Originally, you wrote
"you arrive at the solution f(x) = e^ix = Acosx + Bsinx"
That's not true is it?

You then said gen soln should have been f(x) = Ce^ix +De^-ix

Does that explain the mistake? This confused me because I've never seen the general solution to such a differential eqn written in that form (i.e. the exponential form)

thanks

The general solution to f''(x) = -f(x) is
f(x) = Ce^ix + De^-ix = A cos x + B sin x . If you want, I can go into details on how you arive at this solution, but you should be able to check it yourself by finding the second derivative of f(x).
The general solution to differential equations of the form g(x) = af(x) + bf'(x) + cf''(x) + ... will involve the exponential form.

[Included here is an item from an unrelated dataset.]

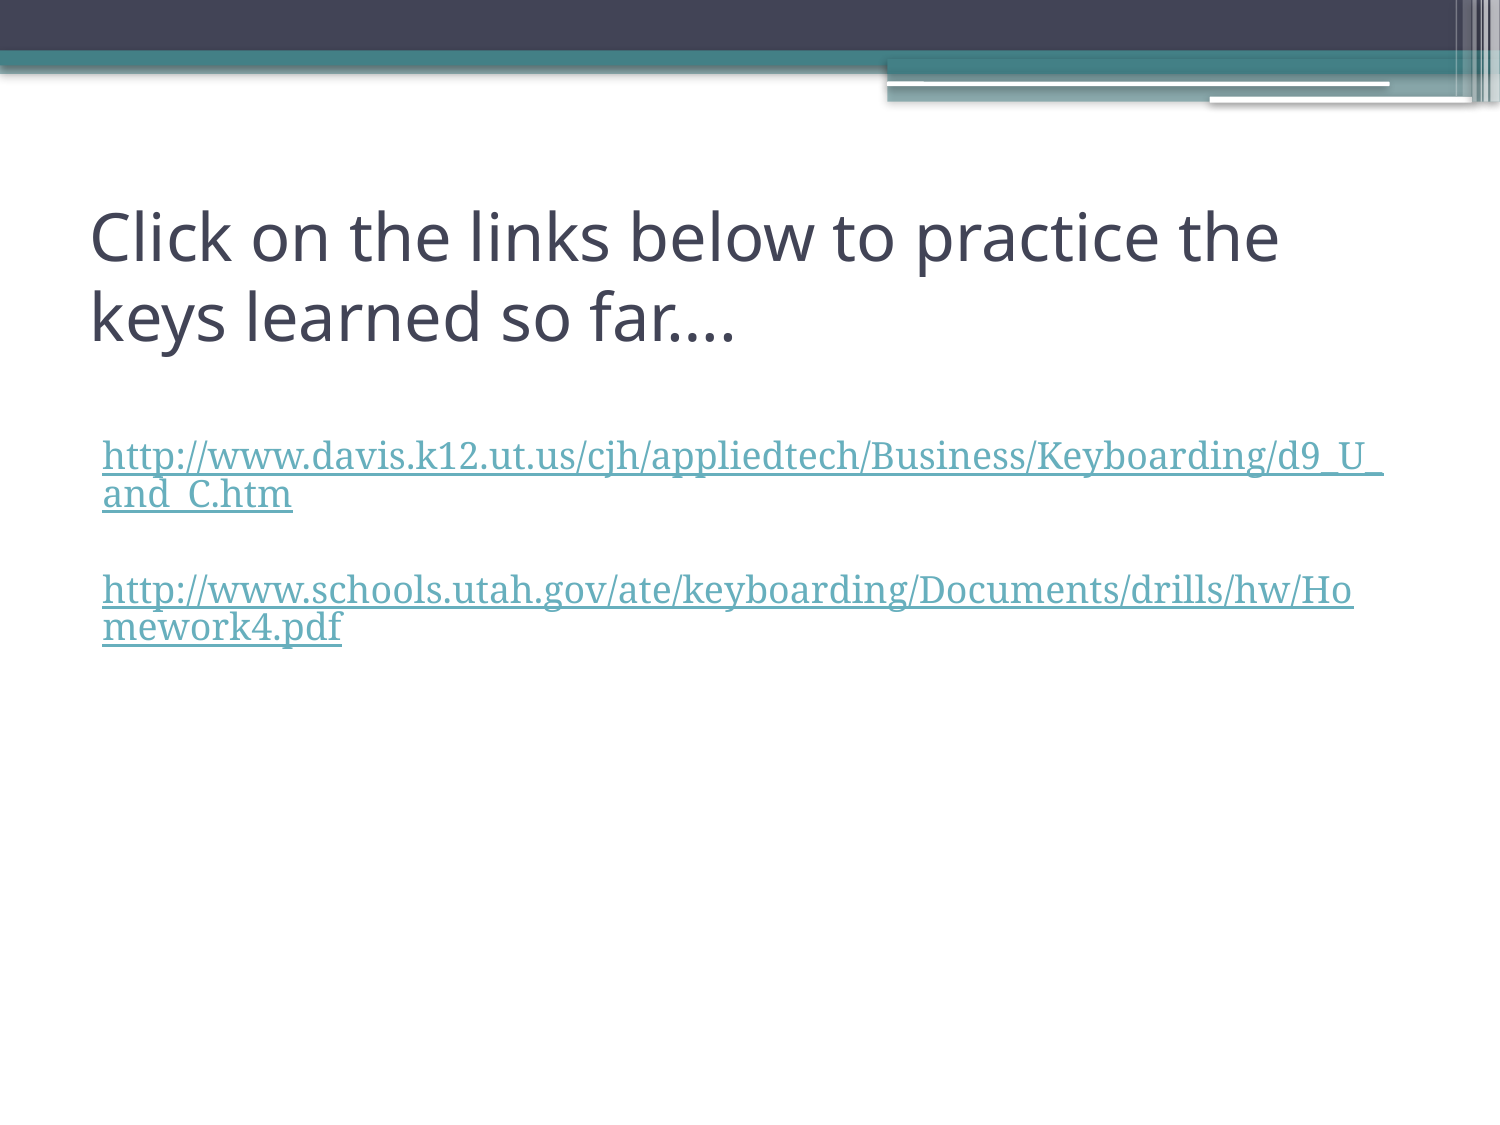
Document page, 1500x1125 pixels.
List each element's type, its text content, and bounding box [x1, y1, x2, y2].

text_box http://www.davis.k12.ut.us/cjh/appliedtech/Business/Keyboarding/d9_U_and_C.htm http://www.schools.utah.gov/ate/keyboarding/Documents/drills/hw/Homework4.pdf [87, 424, 1400, 632]
title Click on the links below to practice the keys learned so far…. [75, 187, 1425, 363]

The reason I can then write f(x) = Ce^ix + De^-ix = A cos x + B sin x is because
Ce^ix = C cos x + C.i sin x
De^-ix = D cos -x + D.i sin -x = D cos x + -D.i sin x
The general solution can then be written as
f(x) = (C+D) cos x + (C-D)i sin x
Because we are only interested in real solutions, we then make two definitions, that
C+D = A
(C-D)i = B
where A and B are real. We can do this because C and D can take any value, so for any A, B, we can find some C, D such that this is true. I hope that helps see how I arrived at that solution.

f(x) = e^ix is a specific solution, but not the general solution.

Tom.